━━━━━ EXERCISE MATERIAL ━━━━━

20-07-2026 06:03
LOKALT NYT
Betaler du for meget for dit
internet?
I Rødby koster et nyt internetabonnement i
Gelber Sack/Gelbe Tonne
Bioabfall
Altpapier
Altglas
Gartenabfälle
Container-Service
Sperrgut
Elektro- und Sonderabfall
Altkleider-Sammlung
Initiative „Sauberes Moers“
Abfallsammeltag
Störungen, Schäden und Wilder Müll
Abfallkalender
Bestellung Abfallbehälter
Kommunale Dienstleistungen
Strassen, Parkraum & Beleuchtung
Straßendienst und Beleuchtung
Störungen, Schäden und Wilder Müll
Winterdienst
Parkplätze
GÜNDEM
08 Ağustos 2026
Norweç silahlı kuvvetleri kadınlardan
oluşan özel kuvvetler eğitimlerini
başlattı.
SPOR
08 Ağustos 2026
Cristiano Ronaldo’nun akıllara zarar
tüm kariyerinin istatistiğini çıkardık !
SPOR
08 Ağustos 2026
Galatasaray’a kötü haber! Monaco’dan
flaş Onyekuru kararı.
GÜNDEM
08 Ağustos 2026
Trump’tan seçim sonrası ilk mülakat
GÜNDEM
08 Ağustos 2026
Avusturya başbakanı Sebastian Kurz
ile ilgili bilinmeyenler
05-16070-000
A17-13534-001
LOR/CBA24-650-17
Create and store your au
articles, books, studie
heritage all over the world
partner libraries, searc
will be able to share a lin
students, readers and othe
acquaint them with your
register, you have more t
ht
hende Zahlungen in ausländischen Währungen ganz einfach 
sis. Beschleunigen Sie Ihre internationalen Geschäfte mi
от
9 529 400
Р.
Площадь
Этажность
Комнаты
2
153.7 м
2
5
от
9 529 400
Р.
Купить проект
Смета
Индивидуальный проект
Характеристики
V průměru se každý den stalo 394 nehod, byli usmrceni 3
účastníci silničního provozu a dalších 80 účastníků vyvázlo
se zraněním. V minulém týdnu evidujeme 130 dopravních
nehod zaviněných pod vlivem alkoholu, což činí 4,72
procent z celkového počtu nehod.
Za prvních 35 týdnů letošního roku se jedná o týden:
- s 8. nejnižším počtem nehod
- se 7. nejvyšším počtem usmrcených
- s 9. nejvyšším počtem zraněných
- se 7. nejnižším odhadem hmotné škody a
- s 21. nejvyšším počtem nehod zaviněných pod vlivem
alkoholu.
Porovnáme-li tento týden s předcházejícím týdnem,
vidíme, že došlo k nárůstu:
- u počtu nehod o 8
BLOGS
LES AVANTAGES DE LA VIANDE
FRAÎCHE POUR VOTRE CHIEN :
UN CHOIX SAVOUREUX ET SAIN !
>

━━━━━

**EXERCISE REQUIREMENTS**
Pull out the entries starting at the first line and ending with the line that contains "partner libraries, searc", including both of those lines, and reproduce them word for word.

**FINISHED EXERCISE**
20-07-2026 06:03
LOKALT NYT
Betaler du for meget for dit
internet?
I Rødby koster et nyt internetabonnement i
Gelber Sack/Gelbe Tonne
Bioabfall
Altpapier
Altglas
Gartenabfälle
Container-Service
Sperrgut
Elektro- und Sonderabfall
Altkleider-Sammlung
Initiative „Sauberes Moers“
Abfallsammeltag
Störungen, Schäden und Wilder Müll
Abfallkalender
Bestellung Abfallbehälter
Kommunale Dienstleistungen
Strassen, Parkraum & Beleuchtung
Straßendienst und Beleuchtung
Störungen, Schäden und Wilder Müll
Winterdienst
Parkplätze
GÜNDEM
08 Ağustos 2026
Norweç silahlı kuvvetleri kadınlardan
oluşan özel kuvvetler eğitimlerini
başlattı.
SPOR
08 Ağustos 2026
Cristiano Ronaldo’nun akıllara zarar
tüm kariyerinin istatistiğini çıkardık !
SPOR
08 Ağustos 2026
Galatasaray’a kötü haber! Monaco’dan
flaş Onyekuru kararı.
GÜNDEM
08 Ağustos 2026
Trump’tan seçim sonrası ilk mülakat
GÜNDEM
08 Ağustos 2026
Avusturya başbakanı Sebastian Kurz
ile ilgili bilinmeyenler
05-16070-000
A17-13534-001
LOR/CBA24-650-17
Create and store your au
articles, books, studie
heritage all over the world
partner libraries, searc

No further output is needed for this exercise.